Mission: Impossible is different to most modern action films, however, in that you aren’t expected to merely enjoy the spectacle with no skin in the game. You go into the cinema knowing that Cruise, certified loon, is ready and willing to put himself on the line in the name of a good movie. That’s his mission, and he’s chosen to accept it. The stunts aren’t a snoring CGI-fest with shots flurried together so quickly they hope you won’t see the joins.
We won’t bother you with any of the plot details, such as they are – the world is threatened by an incredibly dangerous thing that’s being hunted down by an incredibly dangerous man and his incredibly dangerous team of henchpersons. Standard fare. It has to be getting to the end of Cruise’s M:I run simply because it’s becoming increasingly difficult to raise the stakes any higher. And how can one man cope with all this stress? If the world sits on the brink of ending one more time you get the impression that Ethan Hunt might just let it happen just so the poor bloke can get a day off.
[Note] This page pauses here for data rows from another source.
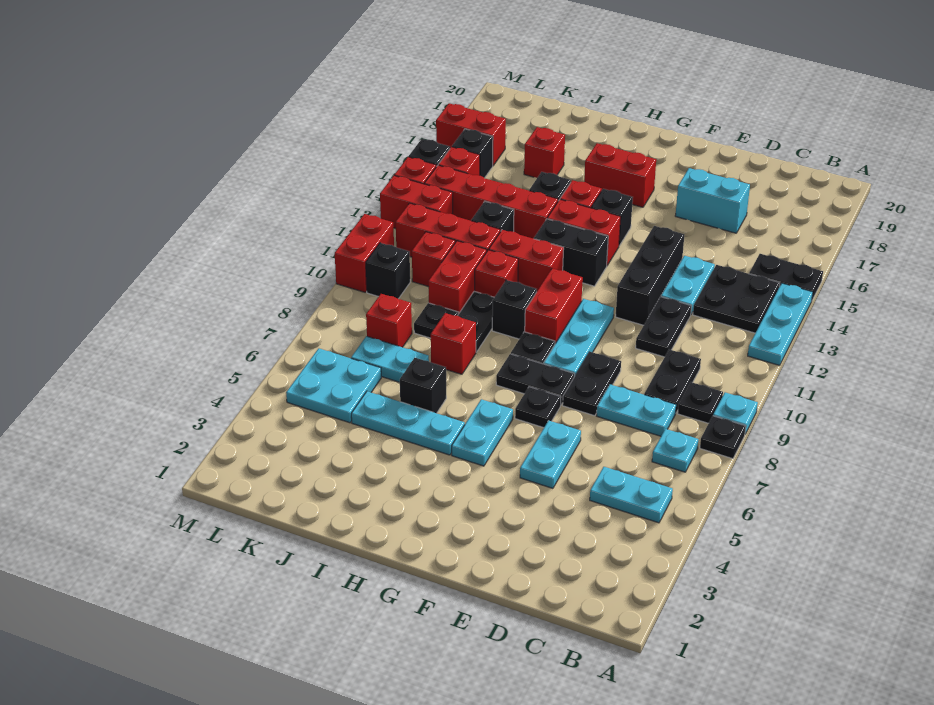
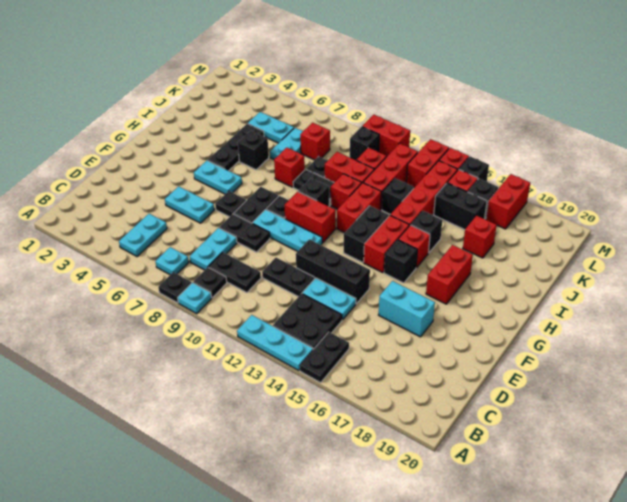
cyan brick D17:E17 level 1 -> cyan brick E16:E17 level 1
cyan plate H5:J5 level 1 -> black plate H5:J5 level 1
cyan plate K5:L6 level 1 -> cyan plate K5:K6 level 1
none -> black brick K15:K16 level 1

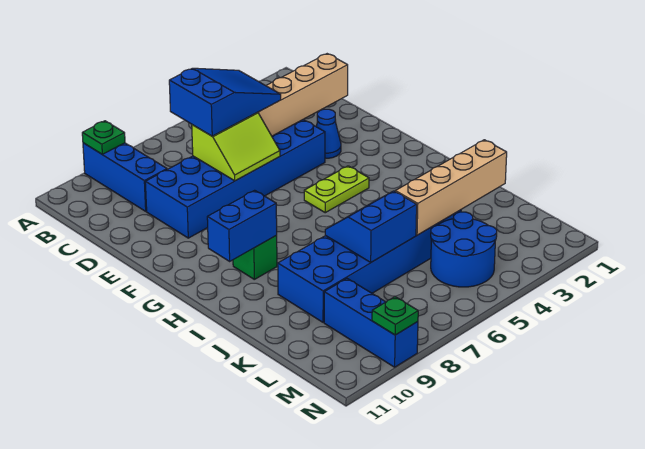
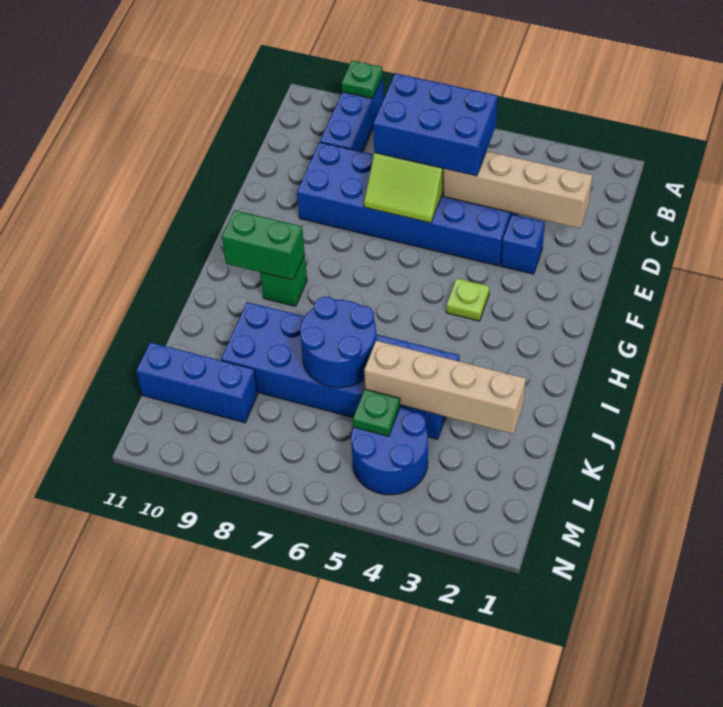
blue slope C5:D7 level 3 top 7 -> blue brick C5:D7 level 3
blue cone E3 level 1 -> blue brick E3 level 1
lime plate G4:G5 level 1 -> lime plate G4 level 1
blue brick H9:H10 level 2 -> green brick H9:H10 level 2
blue slope J6:K7 level 2 top K -> blue round brick J6:K7 level 2
blue brick L9:N9 level 1 -> blue brick L9:L11 level 1
green plate N9 level 2 -> green plate L5 level 2

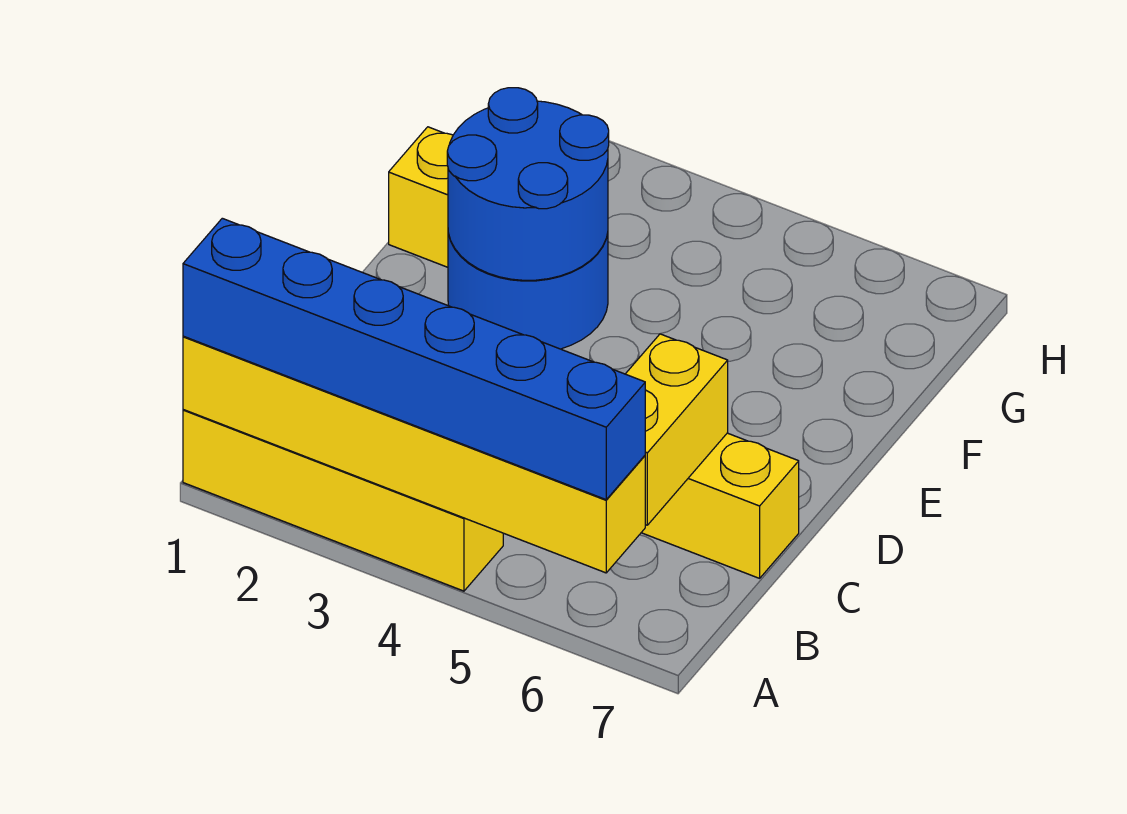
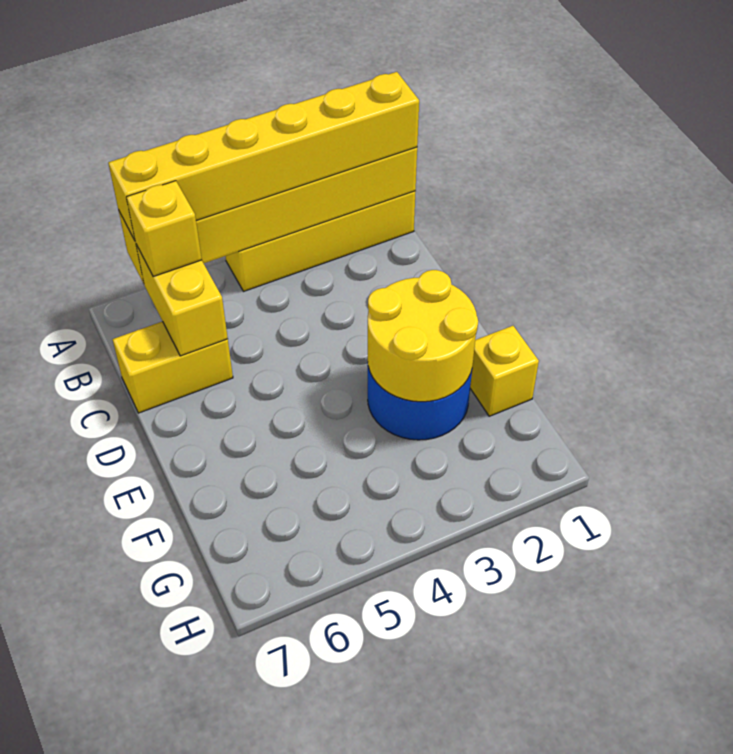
blue brick A1:A6 level 3 -> yellow brick A1:A6 level 3
none -> yellow brick B6 level 3
blue round brick E2:F3 level 2 -> yellow round brick E2:F3 level 2

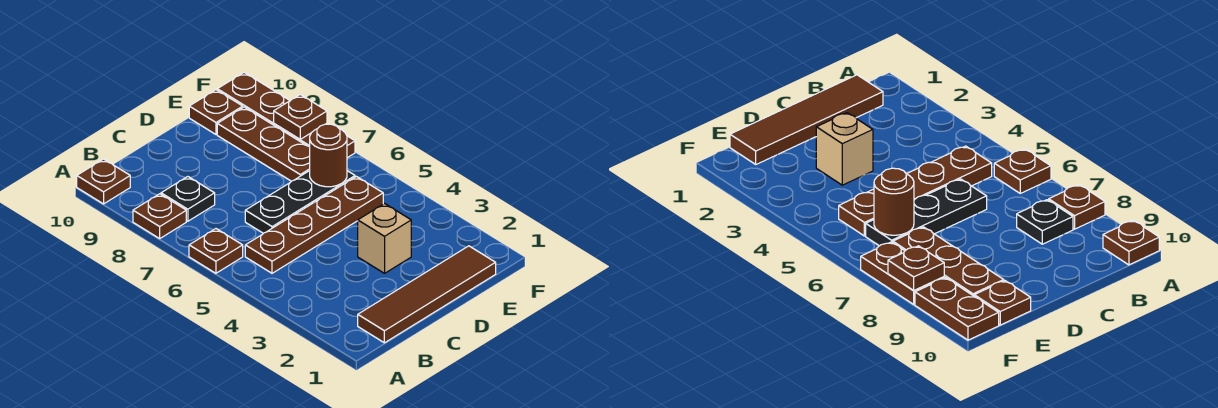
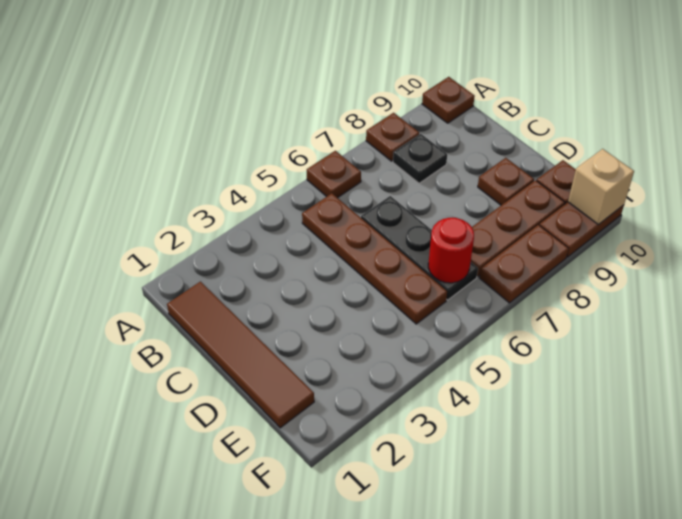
tan brick D3 level 1 -> tan brick F10 level 2
brown round brick E6 level 2 -> red round brick E6 level 2
brown plate F8 level 2 -> brown plate D9 level 1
The cars, though, that’s what you want to know about isn’t it? There are some, so that’s promising. The car action in Dead Reckoning Part One is top drawer, actually. It’s visceral, even if the overt BMW sponsorship is wearing a little thin. Though it’s really no worse than Bond shoehorning in a contractually obliged Land Rover-themed car chase, or indeed watching Tom Cruise sprint pointlessly about the place. He’s got a lovely straight back when he goes for it, but seriously – there’ll be another bus in eight minutes.
When he does get to drive, Ethan Hunt is all in, as relentlessly single-minded as he is in all of his other activities. Catching a train on his motorbike is a particular delight, the whole sequence a textbook example for the future on how to whet the audience’s appetite without giving the whole thing away. It’s also a treat to watch Hunt flummoxed by his first EV, though. Probably too busy dismantling a chemical bomb to make the compulsory online training session about how to get the best from regenerative braking.
And we’ve established by now – seven movies in – that Ethan Hunt is something of a daredevil – he makes it clear even in this film that he values the lives of his team members over his own miserable existence (think of it as Chekhov’s chum, trying to create an emotional resonance before everyone gets bumped off in next year’s second part), but it literally wouldn’t kill him to put a seatbelt or crash helmet on once in a while.
Above all with this latest Mission: Impossible movie is the sense that everyone involved is having a riotous laugh doing it. Stars like Hayley Atwell or Pom Klementieff chew up the scenery in grand style alongside some of the more regular faces, and with every crunch to the face or head-on collision with a riot van you get the impression that this was the best day to be in the office ever. This all looks particularly stark alongside the more po-faced blockbusters we’ve been faced with so far this summer – perhaps the truly impossible mission Tom Cruise faced was making it all look like so much fun.